What do the C and gamma hyperparameters control in an SVM, and how do they relate to overfitting?
C controls the soft-margin tradeoff: large C penalizes misclassifications heavily, producing a narrow margin that can overfit, while small C allows more slack for better generalization. Gamma (for RBF kernels) sets how far one training point's influence reaches: high gamma makes a wiggly boundary that overfits, low gamma makes it smoother. You tune both jointly via cross-validation after scaling features.
How to think about it
The crisp answer
C is the regularization strength governing the soft margin, and gamma (RBF kernel) is the reach of each training point’s influence. Both push the model between underfitting and overfitting from different angles.
What C does
Real data isn’t perfectly separable, so the soft-margin SVM allows some points to violate the margin, with C penalizing those violations.

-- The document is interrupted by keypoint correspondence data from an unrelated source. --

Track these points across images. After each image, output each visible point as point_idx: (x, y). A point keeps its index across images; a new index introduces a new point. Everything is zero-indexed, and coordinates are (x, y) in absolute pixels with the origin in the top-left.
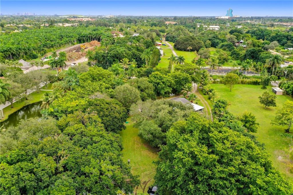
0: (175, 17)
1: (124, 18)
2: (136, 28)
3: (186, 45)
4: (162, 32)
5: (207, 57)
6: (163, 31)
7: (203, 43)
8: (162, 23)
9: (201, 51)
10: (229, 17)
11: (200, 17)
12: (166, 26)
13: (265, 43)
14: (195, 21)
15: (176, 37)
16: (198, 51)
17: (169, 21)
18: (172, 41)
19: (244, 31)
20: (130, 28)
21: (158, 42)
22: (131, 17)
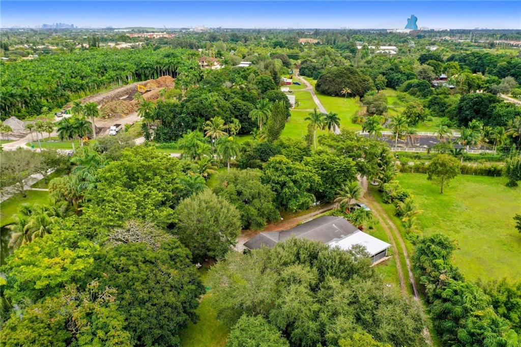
0: (316, 29)
1: (227, 31)
2: (245, 50)
3: (338, 84)
4: (294, 59)
5: (381, 109)
6: (295, 57)
7: (371, 81)
8: (292, 42)
9: (368, 97)
10: (412, 30)
11: (359, 31)
12: (300, 47)
13: (490, 82)
14: (353, 38)
15: (318, 69)
16: (361, 96)
17: (306, 37)
18: (312, 76)
19: (444, 55)
20: (235, 50)
21: (285, 79)
22: (239, 30)
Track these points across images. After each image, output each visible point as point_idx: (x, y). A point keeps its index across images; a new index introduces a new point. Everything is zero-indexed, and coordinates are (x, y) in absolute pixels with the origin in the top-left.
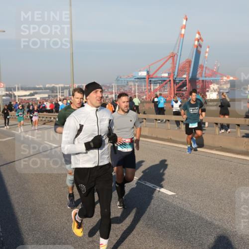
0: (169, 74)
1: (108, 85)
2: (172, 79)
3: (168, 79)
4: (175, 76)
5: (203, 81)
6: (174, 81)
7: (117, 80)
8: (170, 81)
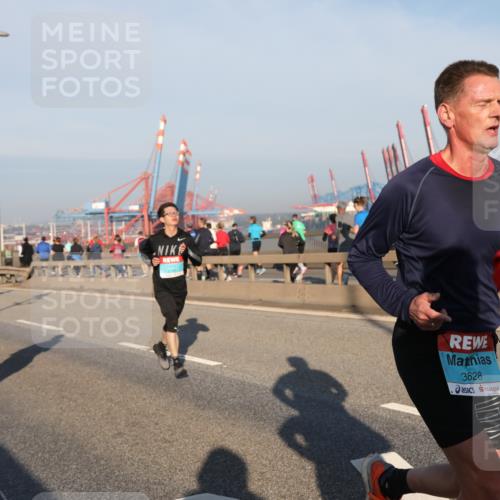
0: (140, 206)
1: (41, 225)
2: (145, 214)
3: (139, 214)
4: (151, 209)
5: (193, 216)
6: (149, 217)
7: (57, 217)
8: (142, 217)
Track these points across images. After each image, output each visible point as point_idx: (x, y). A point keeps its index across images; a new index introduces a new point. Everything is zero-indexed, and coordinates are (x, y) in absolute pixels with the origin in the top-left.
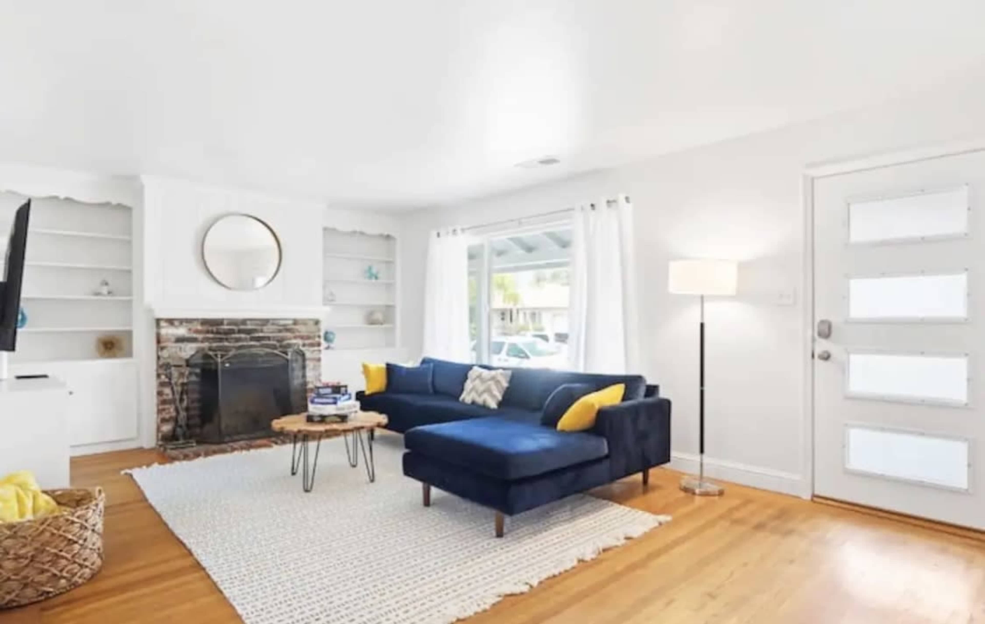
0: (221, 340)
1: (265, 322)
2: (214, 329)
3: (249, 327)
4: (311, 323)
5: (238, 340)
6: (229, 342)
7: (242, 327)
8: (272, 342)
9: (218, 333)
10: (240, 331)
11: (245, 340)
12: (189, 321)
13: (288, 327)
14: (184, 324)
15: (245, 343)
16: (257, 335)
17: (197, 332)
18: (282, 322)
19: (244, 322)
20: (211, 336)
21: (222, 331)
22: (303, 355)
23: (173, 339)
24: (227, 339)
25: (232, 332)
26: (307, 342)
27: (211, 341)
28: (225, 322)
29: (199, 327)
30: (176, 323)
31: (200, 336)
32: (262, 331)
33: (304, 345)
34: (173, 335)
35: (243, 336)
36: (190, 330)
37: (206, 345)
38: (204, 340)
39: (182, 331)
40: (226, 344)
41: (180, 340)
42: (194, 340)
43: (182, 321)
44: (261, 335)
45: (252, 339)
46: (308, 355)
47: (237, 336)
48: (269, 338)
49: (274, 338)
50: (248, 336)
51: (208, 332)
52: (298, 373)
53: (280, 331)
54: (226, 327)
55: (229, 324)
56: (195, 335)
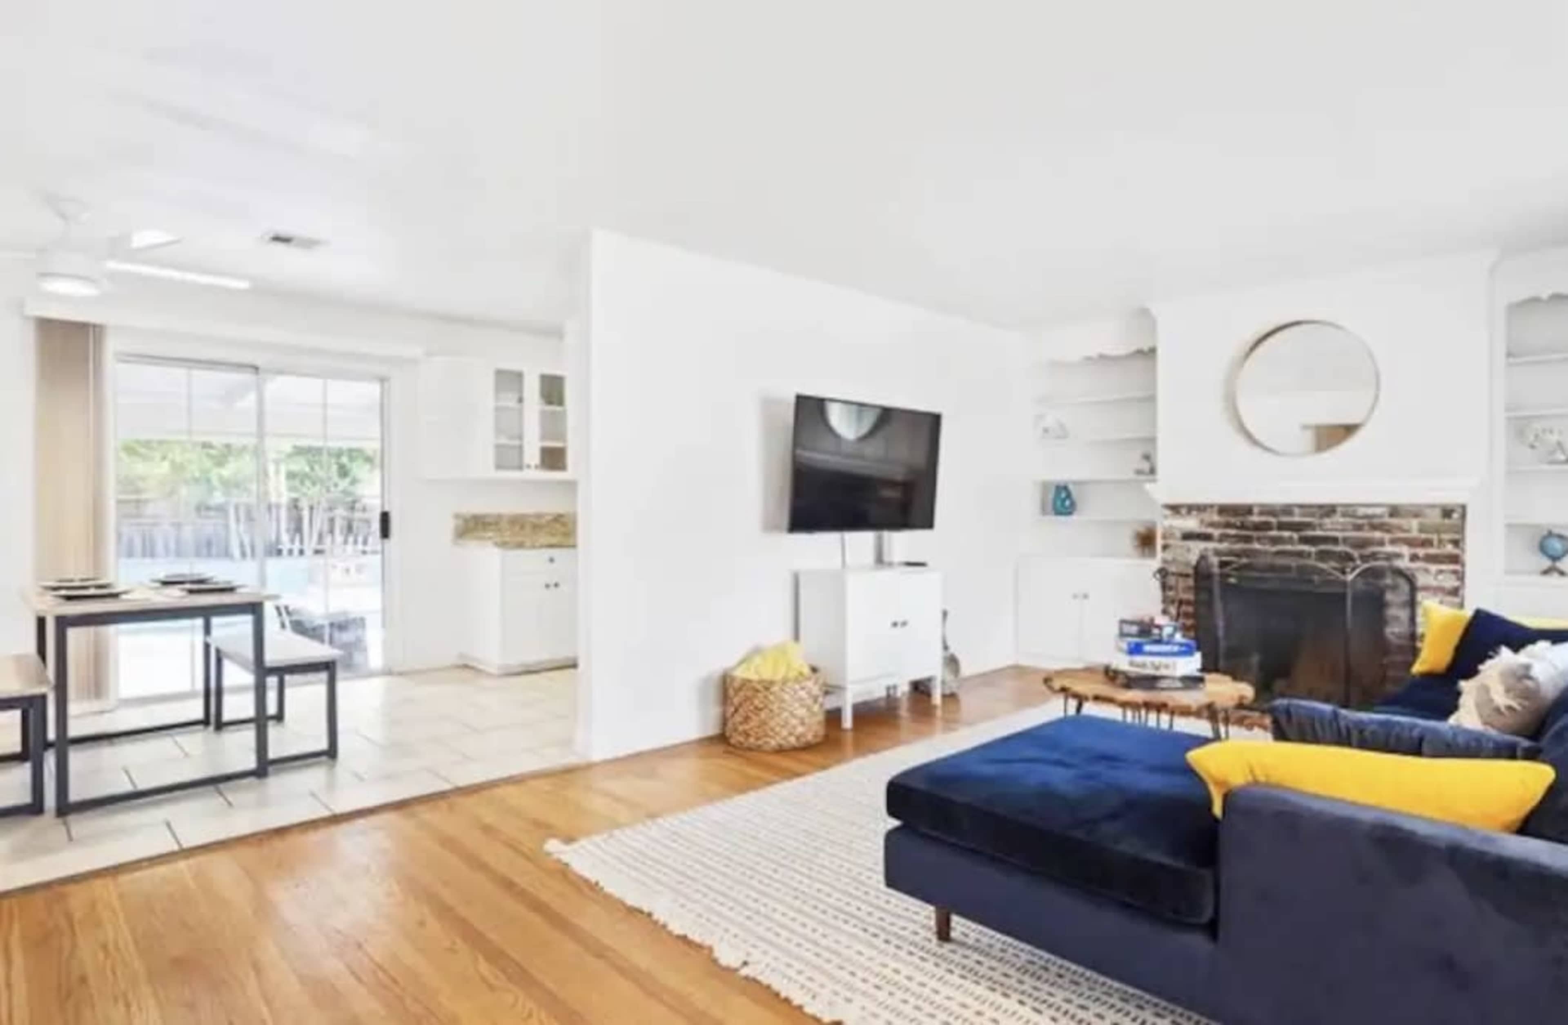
0: (1248, 539)
1: (1329, 510)
2: (1236, 520)
3: (1297, 519)
4: (1437, 512)
5: (1275, 541)
6: (1260, 543)
7: (1285, 519)
8: (1340, 548)
9: (1243, 527)
10: (1281, 526)
11: (1290, 540)
12: (1200, 508)
13: (1376, 521)
14: (1194, 513)
15: (1289, 547)
16: (1310, 533)
17: (1212, 525)
18: (1362, 511)
19: (1287, 509)
20: (1232, 532)
21: (1248, 524)
22: (1410, 579)
23: (1178, 534)
24: (1259, 539)
25: (1266, 526)
26: (1421, 552)
27: (1233, 540)
28: (1256, 510)
29: (1216, 518)
30: (1184, 511)
31: (1216, 532)
32: (1321, 526)
33: (1414, 558)
34: (1180, 529)
35: (1286, 534)
36: (1202, 522)
37: (1224, 546)
38: (1223, 538)
39: (1191, 524)
40: (1257, 546)
41: (1188, 536)
42: (1207, 537)
43: (1192, 508)
44: (1319, 533)
45: (1305, 540)
46: (1422, 580)
47: (1274, 533)
48: (1335, 540)
49: (1345, 540)
50: (1295, 536)
51: (1228, 525)
52: (1397, 613)
53: (1358, 528)
54: (1256, 518)
55: (1262, 513)
56: (1210, 530)
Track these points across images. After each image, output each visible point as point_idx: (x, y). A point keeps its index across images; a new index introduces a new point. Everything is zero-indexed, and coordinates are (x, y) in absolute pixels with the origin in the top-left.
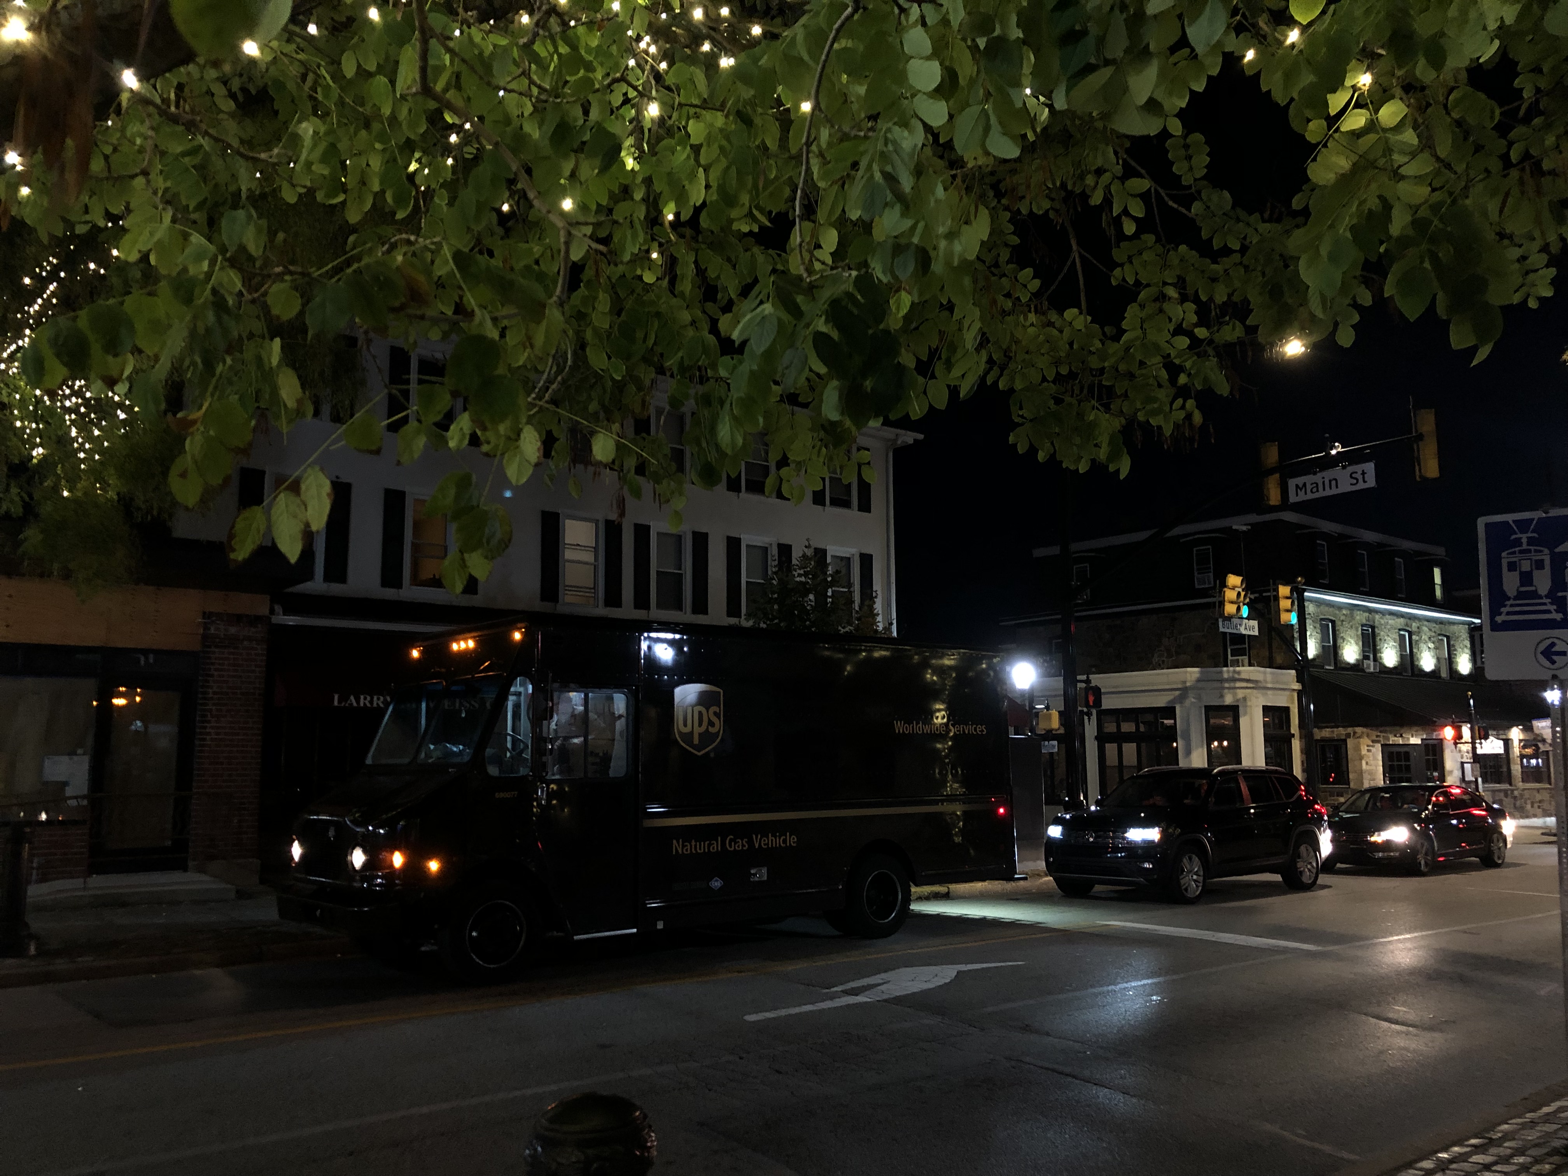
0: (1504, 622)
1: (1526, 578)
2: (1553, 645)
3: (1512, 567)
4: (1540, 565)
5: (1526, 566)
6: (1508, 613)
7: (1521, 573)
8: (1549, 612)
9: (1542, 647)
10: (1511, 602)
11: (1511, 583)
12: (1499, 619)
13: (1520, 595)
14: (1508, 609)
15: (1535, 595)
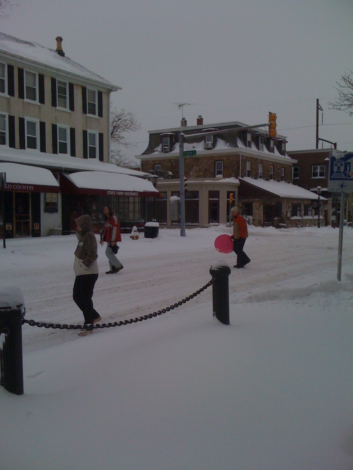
0: (333, 178)
1: (339, 168)
2: (343, 184)
3: (336, 165)
4: (342, 165)
5: (339, 165)
6: (334, 176)
7: (338, 167)
8: (343, 176)
9: (341, 184)
10: (335, 173)
11: (335, 169)
12: (332, 177)
13: (337, 172)
14: (334, 175)
15: (340, 172)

Large C = strongly penalize errors → narrow margin that fits training data tightly → high variance / overfit. Small C = tolerate violations → wider margin → more bias but better generalization. The Analytics Vidhya SVM questions frame C as the core margin-vs-error knob.
What gamma does
Gamma appears in the RBF kernel and sets how localized each point’s influence is. High gamma → influence decays fast → the boundary bends tightly around individual points → overfitting. Low gamma → broad influence → smoother, more general boundary that can underfit.
How they interact
They trade off jointly, so grid- or random-search them together via cross-validation (e.g. C and gamma on log scales). A common pattern is moderate C with moderate gamma; high C with high gamma almost always overfits.
The common trap
Tuning C and gamma without scaling features first — because both the margin and the kernel are distance-based, unscaled features make the search meaningless. Also remember gamma only applies to RBF/poly kernels, not linear. Follow-up: “Which way is overfitting?” — high C and high gamma both increase variance and overfit.